Top of Listed records

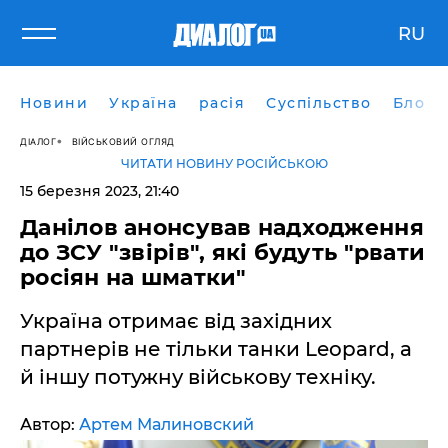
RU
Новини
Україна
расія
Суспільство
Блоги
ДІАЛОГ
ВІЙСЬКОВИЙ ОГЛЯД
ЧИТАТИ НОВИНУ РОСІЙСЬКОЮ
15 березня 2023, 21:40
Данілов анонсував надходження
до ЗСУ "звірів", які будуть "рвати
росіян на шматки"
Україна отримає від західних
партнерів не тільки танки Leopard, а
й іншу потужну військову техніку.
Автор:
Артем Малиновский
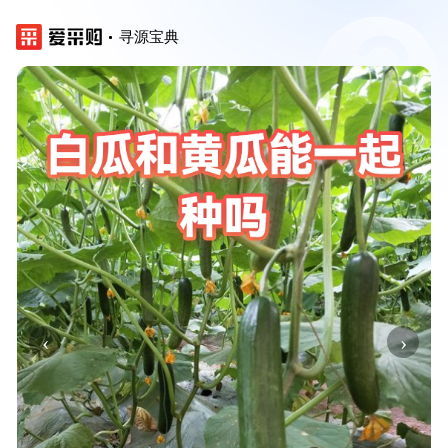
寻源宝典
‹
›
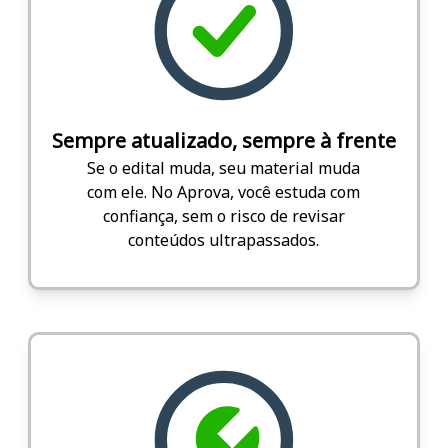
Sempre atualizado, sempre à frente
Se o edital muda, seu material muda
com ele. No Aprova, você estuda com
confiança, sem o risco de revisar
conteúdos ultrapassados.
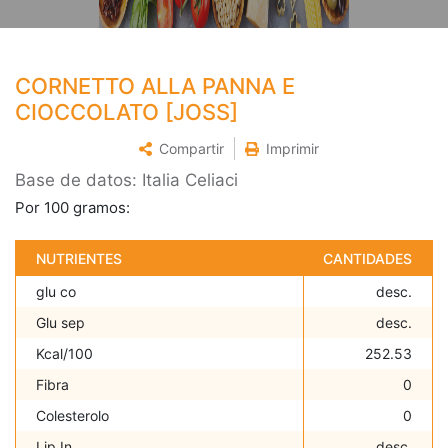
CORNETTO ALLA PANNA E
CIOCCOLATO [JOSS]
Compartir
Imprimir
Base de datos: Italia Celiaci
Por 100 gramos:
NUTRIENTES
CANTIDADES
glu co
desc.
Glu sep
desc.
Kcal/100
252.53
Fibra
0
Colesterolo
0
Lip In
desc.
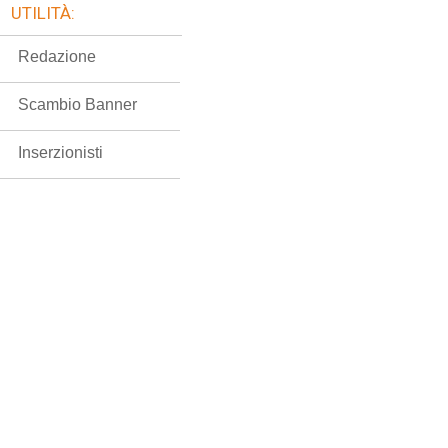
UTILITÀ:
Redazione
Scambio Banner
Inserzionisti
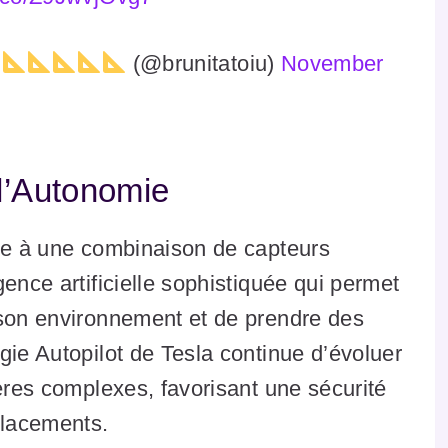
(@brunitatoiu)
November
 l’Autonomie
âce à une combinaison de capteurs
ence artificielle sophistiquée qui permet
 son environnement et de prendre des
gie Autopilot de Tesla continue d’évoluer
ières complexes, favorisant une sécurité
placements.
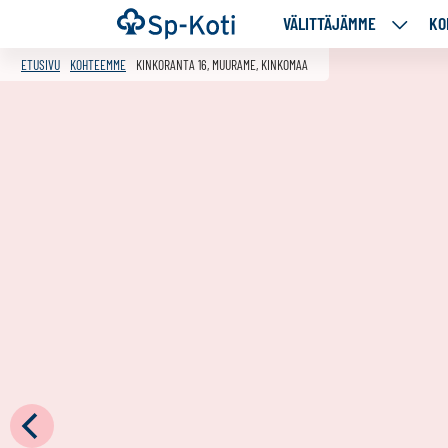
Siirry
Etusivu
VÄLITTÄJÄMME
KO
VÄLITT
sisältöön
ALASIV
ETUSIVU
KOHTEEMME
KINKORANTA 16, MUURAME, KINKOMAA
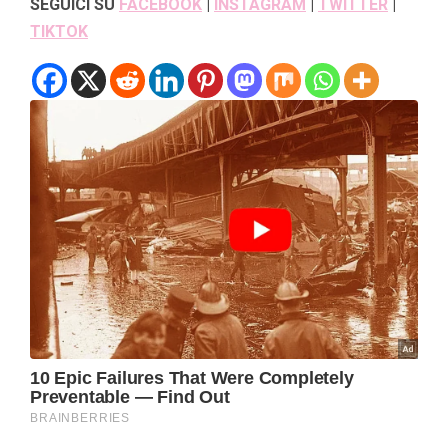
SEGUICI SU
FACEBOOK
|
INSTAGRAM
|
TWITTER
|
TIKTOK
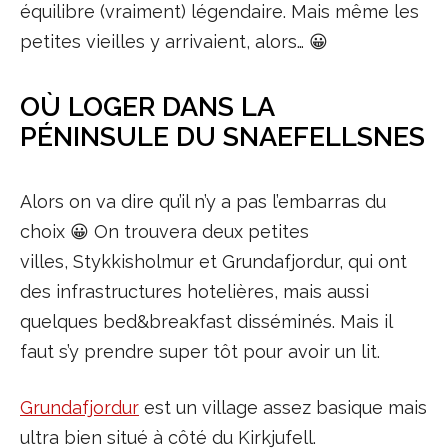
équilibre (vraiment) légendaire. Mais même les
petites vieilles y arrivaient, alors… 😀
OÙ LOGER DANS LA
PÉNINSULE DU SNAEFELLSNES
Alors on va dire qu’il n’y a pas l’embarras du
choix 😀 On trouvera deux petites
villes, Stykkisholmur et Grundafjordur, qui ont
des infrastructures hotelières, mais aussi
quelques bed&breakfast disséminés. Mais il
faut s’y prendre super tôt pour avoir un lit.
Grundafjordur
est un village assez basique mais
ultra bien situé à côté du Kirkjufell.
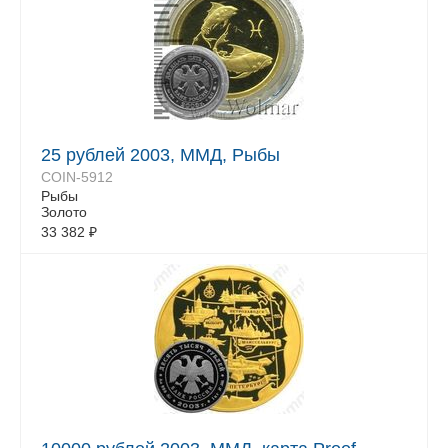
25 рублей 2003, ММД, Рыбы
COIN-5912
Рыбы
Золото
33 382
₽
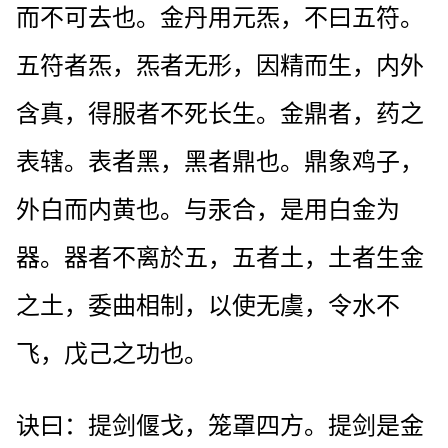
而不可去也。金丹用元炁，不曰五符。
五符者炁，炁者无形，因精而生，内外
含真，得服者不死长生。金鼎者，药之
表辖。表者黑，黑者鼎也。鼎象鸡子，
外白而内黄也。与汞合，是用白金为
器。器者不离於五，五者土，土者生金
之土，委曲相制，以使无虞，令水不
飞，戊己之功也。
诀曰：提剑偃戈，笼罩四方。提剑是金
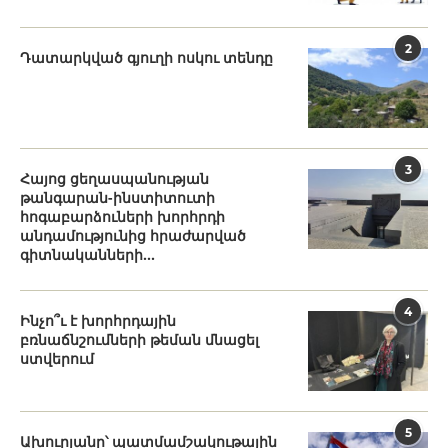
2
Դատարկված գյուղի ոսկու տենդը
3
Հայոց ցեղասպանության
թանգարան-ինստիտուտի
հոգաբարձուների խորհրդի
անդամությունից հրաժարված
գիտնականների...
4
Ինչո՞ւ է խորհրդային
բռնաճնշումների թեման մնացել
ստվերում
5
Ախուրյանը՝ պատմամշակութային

Bottom of Listed records
Top of Listed records

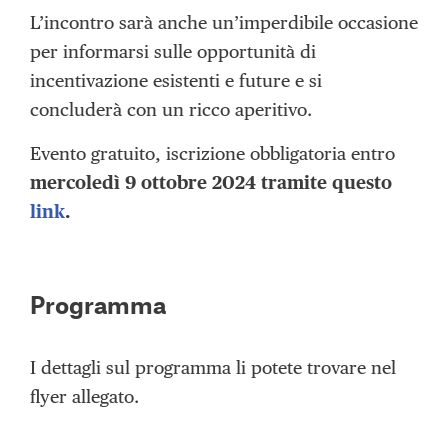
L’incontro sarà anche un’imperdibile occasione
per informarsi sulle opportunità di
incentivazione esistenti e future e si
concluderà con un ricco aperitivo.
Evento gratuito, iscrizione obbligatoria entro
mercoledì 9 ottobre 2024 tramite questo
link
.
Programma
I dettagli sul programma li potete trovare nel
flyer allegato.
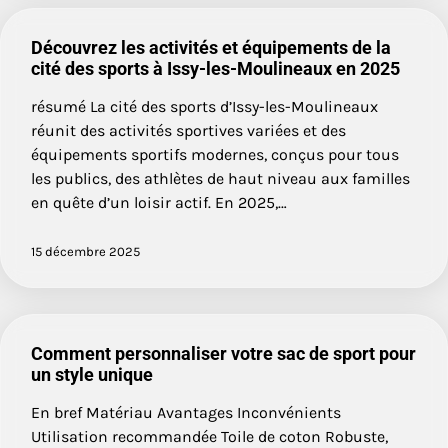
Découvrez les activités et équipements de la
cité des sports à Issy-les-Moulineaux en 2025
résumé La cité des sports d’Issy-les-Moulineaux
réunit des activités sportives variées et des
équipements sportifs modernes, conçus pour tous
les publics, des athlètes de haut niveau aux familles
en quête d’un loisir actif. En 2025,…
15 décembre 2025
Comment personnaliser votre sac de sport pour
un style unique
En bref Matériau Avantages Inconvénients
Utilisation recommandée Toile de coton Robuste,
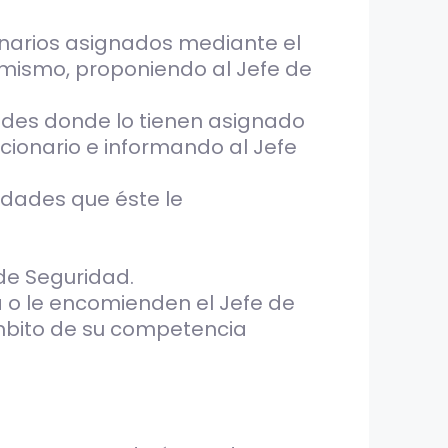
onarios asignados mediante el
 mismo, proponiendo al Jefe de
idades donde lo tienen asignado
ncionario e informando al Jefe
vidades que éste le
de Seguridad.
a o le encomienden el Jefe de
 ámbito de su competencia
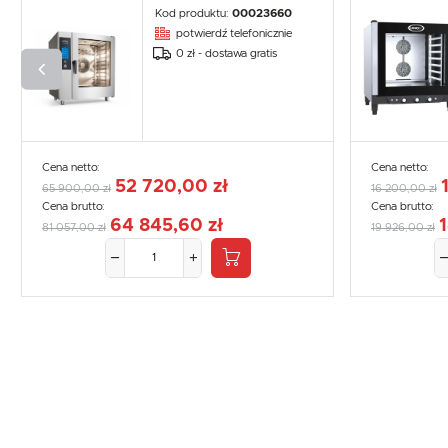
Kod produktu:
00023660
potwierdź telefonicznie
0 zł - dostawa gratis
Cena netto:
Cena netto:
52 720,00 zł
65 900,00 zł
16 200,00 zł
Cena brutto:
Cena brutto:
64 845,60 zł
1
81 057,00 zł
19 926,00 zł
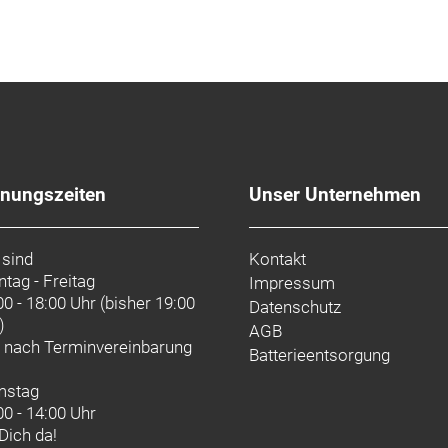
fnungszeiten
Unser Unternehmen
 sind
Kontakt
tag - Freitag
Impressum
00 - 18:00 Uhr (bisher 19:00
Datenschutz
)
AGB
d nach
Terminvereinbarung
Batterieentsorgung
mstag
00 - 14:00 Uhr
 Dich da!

Bottom of Listed records

• **Your objective**:
Search the listing above for the string "Grundafjordur". Copy every line that contains it.

• **Task response**:
villes, Stykkisholmur et Grundafjordur, qui ont
Grundafjordur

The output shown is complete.